Se já estava derribado por estar em uma penitenciária e passar por aquela revista constrangedora, ouvir as lamúrias do baiano e as explicações do meu amigo me deixou congelado. Naquele dia, saí fisicamente de lá, mas espiritualmente fiquei por muitos dias.

Caro leitor, peço-lhe desculpas pelo assunto pesado, mas encerrarei com uma história igualmente cruel. Sônia Rios, que está concluindo seu curso de Direito e se especializando em mentes de assassinos cruéis, numa de suas pesquisas, entrevistou um garoto de 13 anos preso no CAJE de Brasília. Apesar da pouca idade, ele já havia assassinado duas pessoas. Sônia inicia a conversa:

_ Por que você, quando mata as pessoas, esmaga a cabeça delas?

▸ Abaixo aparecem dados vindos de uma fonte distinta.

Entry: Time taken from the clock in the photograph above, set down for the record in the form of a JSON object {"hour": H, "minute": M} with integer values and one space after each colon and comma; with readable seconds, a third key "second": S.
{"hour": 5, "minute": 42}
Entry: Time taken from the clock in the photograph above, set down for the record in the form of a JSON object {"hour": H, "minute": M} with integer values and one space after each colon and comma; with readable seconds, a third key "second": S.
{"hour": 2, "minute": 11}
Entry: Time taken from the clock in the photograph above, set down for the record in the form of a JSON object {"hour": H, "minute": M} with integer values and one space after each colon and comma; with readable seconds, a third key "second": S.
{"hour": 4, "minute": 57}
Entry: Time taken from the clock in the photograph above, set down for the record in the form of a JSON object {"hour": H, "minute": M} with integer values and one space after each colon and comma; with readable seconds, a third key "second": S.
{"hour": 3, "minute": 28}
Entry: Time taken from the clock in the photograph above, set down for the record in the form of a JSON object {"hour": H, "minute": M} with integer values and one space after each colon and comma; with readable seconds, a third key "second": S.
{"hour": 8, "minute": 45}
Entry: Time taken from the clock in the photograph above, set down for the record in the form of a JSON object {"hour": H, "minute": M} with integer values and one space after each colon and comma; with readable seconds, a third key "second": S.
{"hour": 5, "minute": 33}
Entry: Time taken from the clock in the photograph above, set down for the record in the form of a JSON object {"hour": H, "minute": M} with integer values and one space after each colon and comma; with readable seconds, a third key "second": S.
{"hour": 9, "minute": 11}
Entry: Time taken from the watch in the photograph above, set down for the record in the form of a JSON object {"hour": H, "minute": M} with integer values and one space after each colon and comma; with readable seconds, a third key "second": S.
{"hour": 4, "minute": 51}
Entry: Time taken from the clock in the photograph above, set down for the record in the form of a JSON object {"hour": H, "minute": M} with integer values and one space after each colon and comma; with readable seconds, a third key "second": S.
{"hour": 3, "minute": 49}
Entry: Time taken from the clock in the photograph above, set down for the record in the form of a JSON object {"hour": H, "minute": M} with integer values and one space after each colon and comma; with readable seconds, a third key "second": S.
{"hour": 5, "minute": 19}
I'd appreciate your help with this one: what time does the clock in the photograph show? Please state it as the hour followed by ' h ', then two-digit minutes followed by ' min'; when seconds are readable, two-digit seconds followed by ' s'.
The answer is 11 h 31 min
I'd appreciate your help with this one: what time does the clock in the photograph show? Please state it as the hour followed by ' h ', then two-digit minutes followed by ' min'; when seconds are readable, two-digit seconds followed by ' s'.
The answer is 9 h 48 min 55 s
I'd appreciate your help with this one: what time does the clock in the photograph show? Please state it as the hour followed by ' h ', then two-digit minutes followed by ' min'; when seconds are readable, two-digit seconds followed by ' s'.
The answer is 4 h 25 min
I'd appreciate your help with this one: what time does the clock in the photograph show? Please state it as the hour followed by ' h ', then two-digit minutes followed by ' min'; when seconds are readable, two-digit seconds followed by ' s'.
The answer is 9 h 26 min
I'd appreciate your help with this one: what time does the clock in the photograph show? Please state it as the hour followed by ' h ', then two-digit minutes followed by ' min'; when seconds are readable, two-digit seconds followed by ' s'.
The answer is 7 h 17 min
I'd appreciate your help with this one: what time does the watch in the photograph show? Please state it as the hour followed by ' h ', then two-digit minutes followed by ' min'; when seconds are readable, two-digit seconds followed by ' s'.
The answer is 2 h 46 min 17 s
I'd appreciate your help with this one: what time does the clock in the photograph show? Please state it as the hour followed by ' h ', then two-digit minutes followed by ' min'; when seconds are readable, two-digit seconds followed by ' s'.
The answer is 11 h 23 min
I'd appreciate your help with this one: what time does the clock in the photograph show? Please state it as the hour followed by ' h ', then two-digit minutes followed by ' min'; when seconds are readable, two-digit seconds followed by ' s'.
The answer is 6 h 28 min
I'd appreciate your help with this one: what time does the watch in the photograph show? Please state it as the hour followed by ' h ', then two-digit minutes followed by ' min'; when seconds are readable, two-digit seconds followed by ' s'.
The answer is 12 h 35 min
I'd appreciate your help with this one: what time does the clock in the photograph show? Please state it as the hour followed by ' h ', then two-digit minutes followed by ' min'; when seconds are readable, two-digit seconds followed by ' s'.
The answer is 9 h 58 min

_ Tia, o cheiro do gás que sai da cabeça delas é uma coisa maravilhosa. É a melhor coisa do mundo! Me enche de tesão e não consigo parar de cheirar aquele gás. Você precisa ver como é, não tem nada igual.

Ainda sob o impacto da resposta e o suadouro nos pés, ela continua:

_ Você não se arrepende de ter matado essas pessoas? E como imagina sua vida daqui para frente, já que agora você ficará preso por muitos anos?

_ Não me arrependo, porque sei que logo voltarei pra rua. Tia, o que me prende não é esta sala. Estou preso ao cheiro daquele gás. Por ele faço qualquer coisa, qualquer coisa mesmo. *







*Sônia disse que esse garoto já está solto perambulando pelas ruas de Brasília e protegido pelo ECA (Estatuto da Criança e do Adolescente). Duas colegas médicas e uma enfermeira me disseram que esse gás não existe. Em caso de esfacelamento da cabeça, o único cheiro que sai é o de sangue.